Cup of the Day #124 - City Bikes
Colored India ink of used paper coffee cup

It has been just a few months since I saw my first Citibike rider and hailed him on 10th Avenue in Hell's Kitchen. He was exhilarated by his outing, a rapid run up from 14th Street on Memorial Day, and he declared himself perfectly satisfied with the sturdy blue three-speed. My husband and I were early adopters. For a $100 annual fee we would be able to use any Citibike for 45 minutes free of charge. As soon as we got our keys in the mail we were out on the streets during the preview week exploring new bike lanes and the quirkiness of the solar-power-operated docking stations that sprang up all over Manhattan below 59th Street and in parts of Brooklyn. Everywhere we rode, people quizzed us about the experience. In no time we became diehard fans.

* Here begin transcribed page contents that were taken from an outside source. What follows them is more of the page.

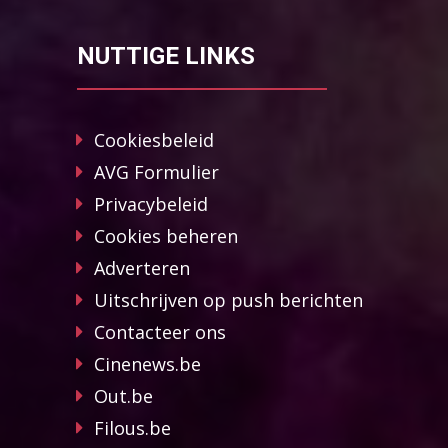
NUTTIGE LINKS
Cookiesbeleid
AVG Formulier
Privacybeleid
Cookies beheren
Adverteren
Uitschrijven op push berichten
Contacteer ons
Cinenews.be
Out.be
Filous.be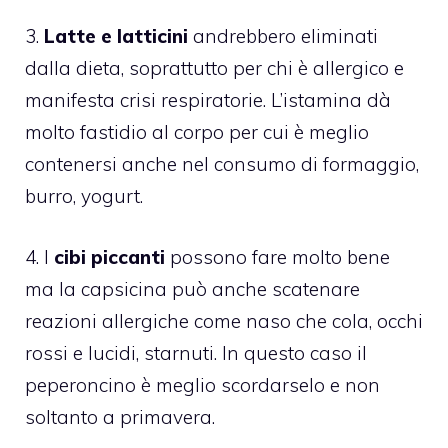
3.
Latte e latticini
andrebbero eliminati
dalla dieta, soprattutto per chi è allergico e
manifesta crisi respiratorie. L’istamina dà
molto fastidio al corpo per cui è meglio
contenersi anche nel consumo di formaggio,
burro, yogurt.
4. I
cibi piccanti
possono fare molto bene
ma la capsicina può anche scatenare
reazioni allergiche come naso che cola, occhi
rossi e lucidi, starnuti. In questo caso il
peperoncino è meglio scordarselo e non
soltanto a primavera.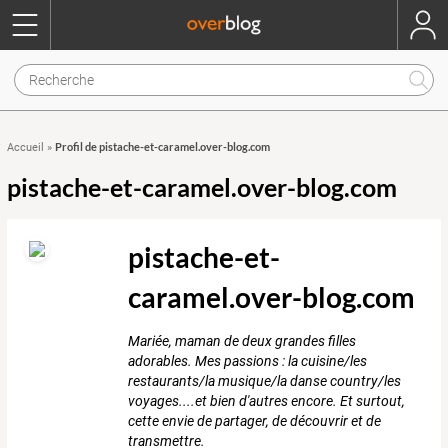
Profil de pistache-et-caramel.over-blog.com
Accueil
»
pistache-et-caramel.over-blog.com
pistache-et-
caramel.over-blog.com
Mariée, maman de deux grandes filles
adorables. Mes passions : la cuisine/les
restaurants/la musique/la danse country/les
voyages....et bien d'autres encore. Et surtout,
cette envie de partager, de découvrir et de
transmettre.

First sighting - bike share rider on 10th Avenue at 47th Street, on Memorial Day, 2013

Do I have complaints? Well, since you ask - we kind of wish the program wasn't so popular! At peak times - mornings and on beautiful summer evenings - it is hard to find a bike in our neighborhood. It is a sad feeling to arrive, helmet in hand, at a completely empty docking station, or one with two or three bikes remaining. On most occasions those few bikes will show the accursed red light and sport a flat tire or seat swiveled backwards to denote a mechanical problem. But by using the map on the cellphone app we usually find bikes and get underway. Conversely, when it comes to returning after a night out, it is a blow to find every single docking spot taken! Again, a walk ensues to find a less frequented station.

  Empty bike docking station at Spring and Lafayette.  
I confess that this shot was taken before the bikes arrived, 
but it's not an unfamiliar sight around town at certain times of day

But quibbles out of the way, I have to say I love this shared bike thing. The Hudson River Park is a top favorite route to anywhere, even if it means a detour. Nothing beats the long stretches of open pathway with few traffic lights to interrupt a journey. What can be better than whizzing to your destination while leaving rush hour traffic jams behind you, feeling a summer breeze on your face instead of sweltering on the subway or sitting in a cab watching the meter climb?

Minerva of Spring Street Studio stages a "draw-in" 
on the corner of Spring and Lafayette Street last Spring, 
to protest the loss of public art space to a bike station

This weekend I decided to take a Citibike to the Lower East Side on a sunny afternoon following a rehearsal in Midtown East. It was a straight shot down Third Avenue, dodging some bike traffic coming the wrong way (mostly deliveries) and an array of left turning motor vehicles (they were yielding to bikes, but I always were a helmet). The greatest hazard of all was the unpredictable appearance of texting pedestrians (please look both ways before stepping off the sidewalk!!)

Riding an Avenue in the bike lane. Photo Credit: Dimtiri Gudov

Once on the Lower East Side it was a delightful ramble through the shady streets along designated bike-lanes. And on arrival at Suffolk Street, my chosen destination, all I had to do was dock the bike firmly, get the green light and walk away. No need to worry whether it would be stolen within thirty minutes of parking it outside, as happened with the only bike I ever owned in NYC!

Cup of the Day #124 - City Bikes
Verso - Bikes chained to a street sign, the old fashioned way
Colored India ink of used paper coffee cup

My intention was to visit some of the many art galleries that have sprung up on the Lower East Side in the last few years. Some can feel like a longish walk from subways, but the bike share gets you there with ease. So I did a tour, albeit somewhat sweaty and disheveled and carrying a bike helmet, which made for some interesting reactions when I entered galleries. For warm reception, despite how I looked, I have to give a shout-out to Leah Oates, director at Station Independent on Suffolk, John Baber at Lesly Heller Workspace and Valerie McKenzie at McKenzie Fine Art, both on Orchard Street. I have already decided what I am going to do with all the money I am saving by not using the MTA and taxis so much - I am going to buy art! And to start, I have my eye on something by one of the artists in Reticulate at Mackenzie Fine Art. Talk about a transportation revolution!